I read where for larger projects were being split up into separate models and then linked to each other and a main MEP central. Our training class and all Autodesk tutorials i've seen dont suggest this. We are having major performance issues and we were thinking about creating an M/E model, a Plumbing model, and have them linked to the MEP central. Our problems are that we dont know how to show any views newly created in the Plbg model to show in the MEP model as well as being able to connect equipment from the Plbg model while in the M/E model. Im using MEP 2010. We dont know what the best way is for a 4 story bldg split in half (2 sheets per floor, per disipline). One MEP model, or separate M/E & Plbg models. Now its easy to say which one to use, but how to use the split option is hard to find anywhere.
I would suggest not splitting up the model.
The intention of the software really isn't built that way.
You won't be able to have logical systems for connectivity and scheduling.
Honestly, I don't think that splitting the model up would save you any time.
Try putting the different links and disciplines on different worksets and just loading the ones you need.
If video games were made with revit we'd still be playing PONG.

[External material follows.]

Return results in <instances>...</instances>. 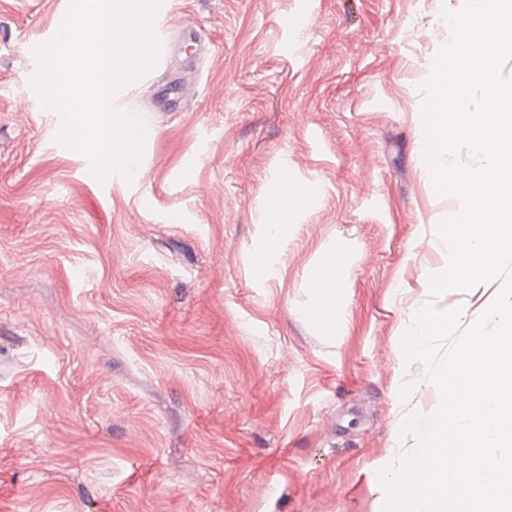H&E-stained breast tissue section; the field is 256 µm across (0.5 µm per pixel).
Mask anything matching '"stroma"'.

I agree with Jrobker. Personally, I think the only reason to split the model up into different disciplines is if the model gets too large, say over 200Mbytes. But the only thing is, it's only to your advantage if you think of that at the start of the project because spliting it up mid-design will be too much of a hassle and something is most certain to go wrong. I've found to have 1 model with separate worksets, we even break the worksets down even further, Electrical-Power, Electrical-Lighting. The only issue with that though is making sure everyone follows the same flow of work. The strength of your model is only as strong as the weakest Revit user using it.